> **WORK ORDER**
Determine how many lines in the entries below contain the word "cases". The reply is that number alone.
[Start of Attachment]
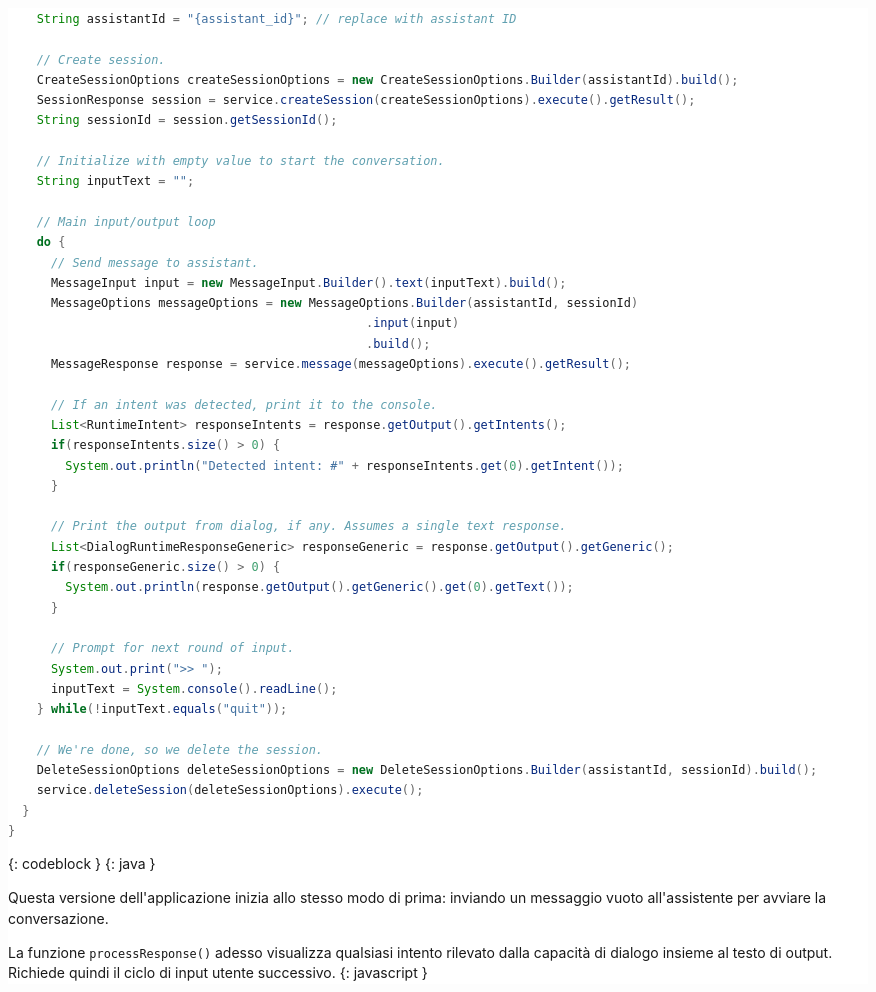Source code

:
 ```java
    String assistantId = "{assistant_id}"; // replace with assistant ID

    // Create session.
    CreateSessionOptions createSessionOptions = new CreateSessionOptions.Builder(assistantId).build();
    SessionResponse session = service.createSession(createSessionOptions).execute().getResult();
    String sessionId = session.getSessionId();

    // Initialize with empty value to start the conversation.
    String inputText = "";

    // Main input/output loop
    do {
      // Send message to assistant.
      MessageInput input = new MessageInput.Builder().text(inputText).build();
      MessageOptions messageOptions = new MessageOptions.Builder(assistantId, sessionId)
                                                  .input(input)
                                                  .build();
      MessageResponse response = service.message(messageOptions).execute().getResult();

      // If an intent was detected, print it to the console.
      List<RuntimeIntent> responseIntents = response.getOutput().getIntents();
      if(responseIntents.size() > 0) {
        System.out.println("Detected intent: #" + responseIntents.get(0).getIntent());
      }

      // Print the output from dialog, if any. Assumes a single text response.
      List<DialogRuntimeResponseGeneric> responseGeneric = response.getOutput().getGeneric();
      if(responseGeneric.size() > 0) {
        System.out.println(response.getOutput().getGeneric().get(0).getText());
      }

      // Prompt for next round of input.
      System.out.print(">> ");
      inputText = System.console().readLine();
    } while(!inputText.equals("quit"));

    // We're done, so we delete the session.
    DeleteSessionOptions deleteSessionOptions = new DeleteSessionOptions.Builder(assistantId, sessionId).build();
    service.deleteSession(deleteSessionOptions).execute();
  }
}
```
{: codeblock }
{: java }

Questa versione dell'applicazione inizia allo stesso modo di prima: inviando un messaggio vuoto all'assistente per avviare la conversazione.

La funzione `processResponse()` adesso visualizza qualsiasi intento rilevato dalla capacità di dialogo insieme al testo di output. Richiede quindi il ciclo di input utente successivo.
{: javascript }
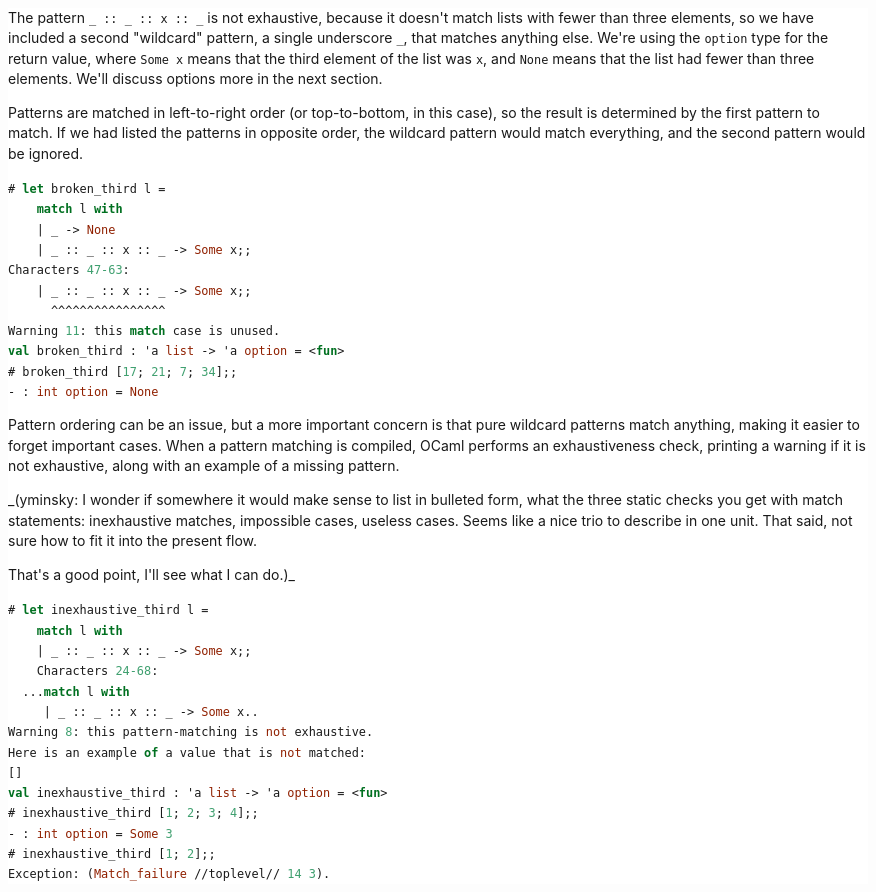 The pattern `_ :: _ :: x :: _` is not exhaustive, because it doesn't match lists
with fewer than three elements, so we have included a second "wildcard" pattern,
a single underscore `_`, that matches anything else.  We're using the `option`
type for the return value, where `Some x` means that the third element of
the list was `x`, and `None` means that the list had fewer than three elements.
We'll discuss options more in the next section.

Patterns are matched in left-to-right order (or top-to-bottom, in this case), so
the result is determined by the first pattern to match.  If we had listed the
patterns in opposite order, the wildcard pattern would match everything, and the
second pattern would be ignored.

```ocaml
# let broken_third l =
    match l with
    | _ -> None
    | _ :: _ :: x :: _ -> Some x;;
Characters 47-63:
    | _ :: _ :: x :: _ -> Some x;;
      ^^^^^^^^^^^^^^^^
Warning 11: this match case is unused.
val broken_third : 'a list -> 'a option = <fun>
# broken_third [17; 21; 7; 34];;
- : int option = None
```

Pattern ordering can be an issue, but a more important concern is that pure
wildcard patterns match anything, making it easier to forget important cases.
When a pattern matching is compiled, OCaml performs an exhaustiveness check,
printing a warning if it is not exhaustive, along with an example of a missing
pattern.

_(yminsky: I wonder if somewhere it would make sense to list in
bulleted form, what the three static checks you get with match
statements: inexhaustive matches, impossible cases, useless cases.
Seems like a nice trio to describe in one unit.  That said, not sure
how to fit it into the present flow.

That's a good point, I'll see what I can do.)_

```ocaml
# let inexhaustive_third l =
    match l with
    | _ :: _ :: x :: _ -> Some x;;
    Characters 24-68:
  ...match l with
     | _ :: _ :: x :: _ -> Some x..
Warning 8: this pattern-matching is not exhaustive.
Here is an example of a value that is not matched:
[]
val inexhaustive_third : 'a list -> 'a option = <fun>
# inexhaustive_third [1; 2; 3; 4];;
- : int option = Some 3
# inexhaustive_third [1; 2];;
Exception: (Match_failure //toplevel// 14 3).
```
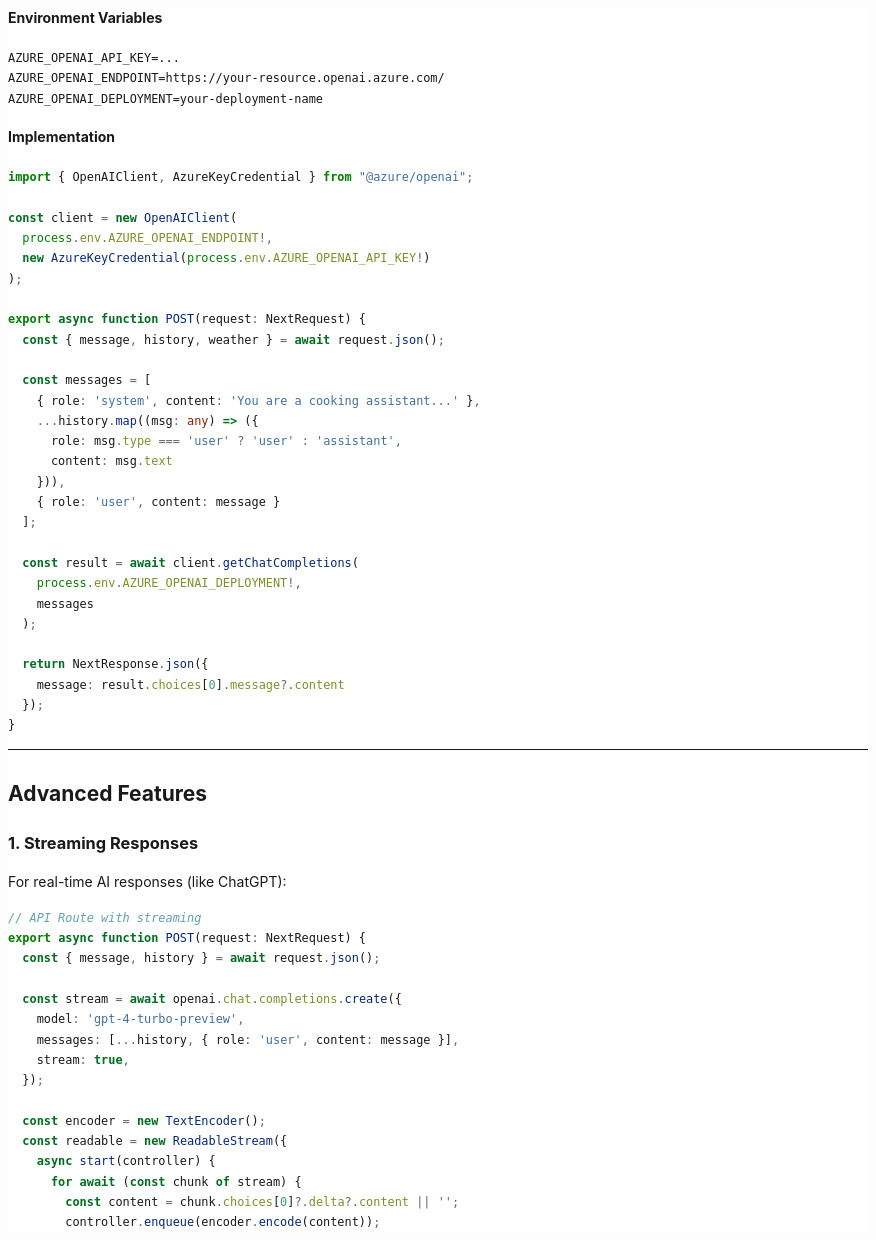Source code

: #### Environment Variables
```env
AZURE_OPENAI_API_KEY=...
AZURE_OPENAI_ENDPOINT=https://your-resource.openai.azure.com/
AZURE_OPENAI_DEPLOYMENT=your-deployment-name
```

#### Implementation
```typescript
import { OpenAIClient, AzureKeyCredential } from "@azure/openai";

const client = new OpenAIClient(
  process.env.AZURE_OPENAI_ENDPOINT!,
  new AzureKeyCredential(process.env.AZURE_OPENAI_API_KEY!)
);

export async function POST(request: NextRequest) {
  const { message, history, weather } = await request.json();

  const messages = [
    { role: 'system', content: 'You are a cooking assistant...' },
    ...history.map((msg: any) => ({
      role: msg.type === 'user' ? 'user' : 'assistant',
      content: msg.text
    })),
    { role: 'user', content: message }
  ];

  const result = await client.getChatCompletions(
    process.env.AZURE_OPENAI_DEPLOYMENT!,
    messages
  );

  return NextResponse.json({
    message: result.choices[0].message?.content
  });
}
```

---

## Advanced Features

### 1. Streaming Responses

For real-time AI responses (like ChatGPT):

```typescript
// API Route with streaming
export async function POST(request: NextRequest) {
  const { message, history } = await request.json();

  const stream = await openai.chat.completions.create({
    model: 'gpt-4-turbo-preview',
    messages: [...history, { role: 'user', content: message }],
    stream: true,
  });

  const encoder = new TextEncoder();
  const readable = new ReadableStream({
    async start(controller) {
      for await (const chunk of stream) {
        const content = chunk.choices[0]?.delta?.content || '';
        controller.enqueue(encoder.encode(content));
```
[End of Attachment]
[Start of Attachment]
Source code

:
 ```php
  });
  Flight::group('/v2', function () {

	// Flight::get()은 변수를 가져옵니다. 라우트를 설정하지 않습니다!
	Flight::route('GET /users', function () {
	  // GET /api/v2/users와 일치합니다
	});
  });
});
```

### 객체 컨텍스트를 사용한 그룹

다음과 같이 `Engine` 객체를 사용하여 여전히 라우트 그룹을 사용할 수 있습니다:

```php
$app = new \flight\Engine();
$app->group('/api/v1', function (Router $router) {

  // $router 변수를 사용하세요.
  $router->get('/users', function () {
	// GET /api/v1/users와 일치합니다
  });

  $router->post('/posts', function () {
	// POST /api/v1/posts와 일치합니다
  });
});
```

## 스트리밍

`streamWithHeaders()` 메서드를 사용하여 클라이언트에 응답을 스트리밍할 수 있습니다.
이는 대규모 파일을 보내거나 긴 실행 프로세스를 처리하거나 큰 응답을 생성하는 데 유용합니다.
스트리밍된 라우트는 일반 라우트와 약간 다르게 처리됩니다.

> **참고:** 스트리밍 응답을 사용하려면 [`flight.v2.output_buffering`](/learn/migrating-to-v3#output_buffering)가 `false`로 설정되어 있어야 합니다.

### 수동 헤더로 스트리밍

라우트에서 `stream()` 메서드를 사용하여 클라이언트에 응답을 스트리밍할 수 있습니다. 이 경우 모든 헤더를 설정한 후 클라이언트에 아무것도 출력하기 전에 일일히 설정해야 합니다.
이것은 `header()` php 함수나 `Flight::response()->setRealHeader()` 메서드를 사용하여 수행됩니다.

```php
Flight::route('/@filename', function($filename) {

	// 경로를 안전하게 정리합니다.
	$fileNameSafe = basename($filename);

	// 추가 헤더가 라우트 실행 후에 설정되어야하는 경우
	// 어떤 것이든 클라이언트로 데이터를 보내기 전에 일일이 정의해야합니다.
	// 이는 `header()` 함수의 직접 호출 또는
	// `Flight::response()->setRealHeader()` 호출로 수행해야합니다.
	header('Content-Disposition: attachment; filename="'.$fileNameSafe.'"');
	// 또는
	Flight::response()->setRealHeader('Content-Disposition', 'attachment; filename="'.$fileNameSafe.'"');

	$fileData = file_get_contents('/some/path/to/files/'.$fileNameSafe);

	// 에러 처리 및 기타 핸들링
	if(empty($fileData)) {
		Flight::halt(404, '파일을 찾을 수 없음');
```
[End of Attachment]
> **YOUR RESPONSE**
2